Kadima Blog

Kadima Cloud · Blog

Três vazamentos em um mês: o que GTA, Vercel e 251 milhões de CPFs têm em comum

23/04/2026 · 6 min
Três vazamentos em um mês: o que GTA, Vercel e 251 milhões de CPFs têm em comum

Abril de 2026 vai entrar para a história da segurança digital.

Em menos de três semanas, três incidentes de grande repercussão vieram a público: a Rockstar Games teve 78 milhões de registros do GTA Online vazados, a Vercel confirmou acesso não autorizado a sistemas internos e credenciais de clientes, e um banco de dados com 251 milhões de CPFs brasileiros supostamente extraídos do Gov.br apareceu à venda em fóruns criminosos.

Empresas diferentes. Países diferentes. Portes diferentes. Mas um padrão idêntico: nenhuma delas foi atacada diretamente. O atacante entrou pela porta dos fundos, pela cadeia de fornecedores.

O que aconteceu em cada caso

Rockstar / GTA Online

Em 11 de abril, o grupo ShinyHunters publicou no seu site de vazamentos que havia obtido acesso aos servidores da Rockstar Games. A exigência: pagamento de resgate até 14 de abril, ou os dados seriam publicados.

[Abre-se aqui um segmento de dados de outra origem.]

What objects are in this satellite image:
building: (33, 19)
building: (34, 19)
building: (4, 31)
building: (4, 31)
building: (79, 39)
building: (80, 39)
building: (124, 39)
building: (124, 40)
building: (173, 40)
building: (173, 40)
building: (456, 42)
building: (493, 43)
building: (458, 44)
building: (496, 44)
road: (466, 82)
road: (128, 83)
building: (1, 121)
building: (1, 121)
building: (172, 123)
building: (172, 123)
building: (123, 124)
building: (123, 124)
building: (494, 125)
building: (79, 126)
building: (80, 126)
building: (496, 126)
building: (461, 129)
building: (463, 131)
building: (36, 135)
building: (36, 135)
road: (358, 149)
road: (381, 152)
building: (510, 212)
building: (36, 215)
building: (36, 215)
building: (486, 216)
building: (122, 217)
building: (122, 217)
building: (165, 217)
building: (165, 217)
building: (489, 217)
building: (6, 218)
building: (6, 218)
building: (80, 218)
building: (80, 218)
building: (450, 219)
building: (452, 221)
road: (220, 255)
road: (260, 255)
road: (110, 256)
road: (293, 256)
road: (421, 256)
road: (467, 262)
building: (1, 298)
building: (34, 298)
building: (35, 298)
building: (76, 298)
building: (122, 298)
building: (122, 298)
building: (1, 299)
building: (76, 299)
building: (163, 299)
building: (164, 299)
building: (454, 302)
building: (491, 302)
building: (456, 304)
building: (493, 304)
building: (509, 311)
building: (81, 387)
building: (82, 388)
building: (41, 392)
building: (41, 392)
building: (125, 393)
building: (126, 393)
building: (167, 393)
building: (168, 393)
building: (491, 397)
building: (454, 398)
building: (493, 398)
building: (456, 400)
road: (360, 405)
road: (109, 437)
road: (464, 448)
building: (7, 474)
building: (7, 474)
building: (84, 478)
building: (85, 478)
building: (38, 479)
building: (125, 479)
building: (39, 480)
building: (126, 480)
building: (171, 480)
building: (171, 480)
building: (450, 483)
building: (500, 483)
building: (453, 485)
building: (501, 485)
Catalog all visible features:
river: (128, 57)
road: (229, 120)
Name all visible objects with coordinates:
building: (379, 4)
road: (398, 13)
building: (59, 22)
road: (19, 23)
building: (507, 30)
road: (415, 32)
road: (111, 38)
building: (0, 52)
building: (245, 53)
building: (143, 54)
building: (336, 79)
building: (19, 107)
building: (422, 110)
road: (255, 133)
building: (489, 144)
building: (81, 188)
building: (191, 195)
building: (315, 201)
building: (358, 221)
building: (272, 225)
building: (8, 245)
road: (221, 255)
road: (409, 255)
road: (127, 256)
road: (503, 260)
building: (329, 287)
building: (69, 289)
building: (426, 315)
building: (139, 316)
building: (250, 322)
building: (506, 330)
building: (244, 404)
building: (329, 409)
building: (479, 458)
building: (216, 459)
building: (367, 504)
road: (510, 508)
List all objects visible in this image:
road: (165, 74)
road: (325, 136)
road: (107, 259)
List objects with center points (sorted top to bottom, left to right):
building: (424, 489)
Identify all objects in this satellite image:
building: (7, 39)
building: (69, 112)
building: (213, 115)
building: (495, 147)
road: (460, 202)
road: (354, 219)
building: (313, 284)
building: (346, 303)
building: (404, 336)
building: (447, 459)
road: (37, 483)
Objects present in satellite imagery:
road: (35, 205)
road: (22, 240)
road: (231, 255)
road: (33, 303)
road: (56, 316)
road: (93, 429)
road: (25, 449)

A Rockstar confirmou o incidente, mas com uma ressalva importante: o ataque não veio de dentro. A entrada foi via Anodot, uma plataforma de analytics de terceiros integrada ao ambiente Snowflake da empresa. Os atacantes usaram tokens de autenticação roubados para se passar por serviços legítimos internos e acessar dados de analytics do GTA Online e Red Dead Online, incluindo métricas de receita, padrões de engajamento e dados operacionais.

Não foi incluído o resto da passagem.